Error bands (mean and standard deviation) represent the prevalence of COVID-19 in the population over 60 days of simulated time (a, c, e), and the associated number of daily tested agents in relation with the respective testing capacities (solid and dotted lines respectively in b, d, f). The 3x5 design was used to simulate three conditions of simulated transmission efficiency, e.g., due to different mitigation strategies in place, which regulated the growth in the number of infections (a-b: 15%, c-d: 25% and e-f: 35%), and five conditions of contact tracing and testing efficacy (100%, 80%, 60%, 40% and 20%). These simulations illustrate the dynamics found across all conditions of symptomatology in the population distribution and across all conditions of secondary infection cluster size. For these simulations, the percentage of asymptomatic/paucisymptomatic infections is fixed at 20% and the size of the secondary infection cluster is fixed to 1 across all agents (i.e., deterministic setting).
Fig 5
Fig 5. Effects of mixed testing and isolation policies.

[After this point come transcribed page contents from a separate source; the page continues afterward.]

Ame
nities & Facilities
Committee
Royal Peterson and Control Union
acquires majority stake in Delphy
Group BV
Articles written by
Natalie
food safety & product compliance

The charts report mean number of infections per day and standard error, associated with different conditions and testing policies. In particular, the panels highlight the different containment results generated using contact tracing and testing (CT), alone (black triangles), contact tracing and testing jointly with random sampling across the entire map (grey circles), and the combination of contact tracing and testing jointly with the best performing sampling policies. Note that these optimal policies change depending on the simulated conditions of geographical distribution and travel behaviour of the population. Under all conditions, the optimal testing policy to aid contact tracing limits the sampling to a cell in the map (100x100 pixel), centred on the coordinates of the most severe outbreak recorded in the previous day of simulated time. For two conditions, the optimal sampling is random within this cell (a, f). For the remaining four conditions (b, c, d, e), different sampling weights are used for the three cohorts of travel behaviour (short, medium, long travel range, respectively).
Fig 6
Fig 6. Increased testing capacity and testing policies.
These simulations illustrate the effects of an increase of testing capacity from 3 to 4 tests per thousand agents, jointly with 20% contact tracing and testing (CT) efficacy, deterministic transmission. The contact tracing and testing process, when considered alone (filled triangles for high capacity and empty triangles for high capacity), does not exhaust the initial testing capacity due to low efficacy, so that an increase in capacity is ineffective as it simply increases the number of unused tests per day. Instead, improved containment of the disease transmission is found both for contact tracing and testing jointly with random sampling over the entire population (filled circles for high capacity and empty circles for low capacity), as well as for contact tracing and testing jointly with random sampling over a small sector centred on the most recent outbreak (filled squares for high capacity and empty squares for low capacity). The latter mixed policy succeeds in keeping the number of daily infections constant (R0 ≈ 1), once the capacity is increased.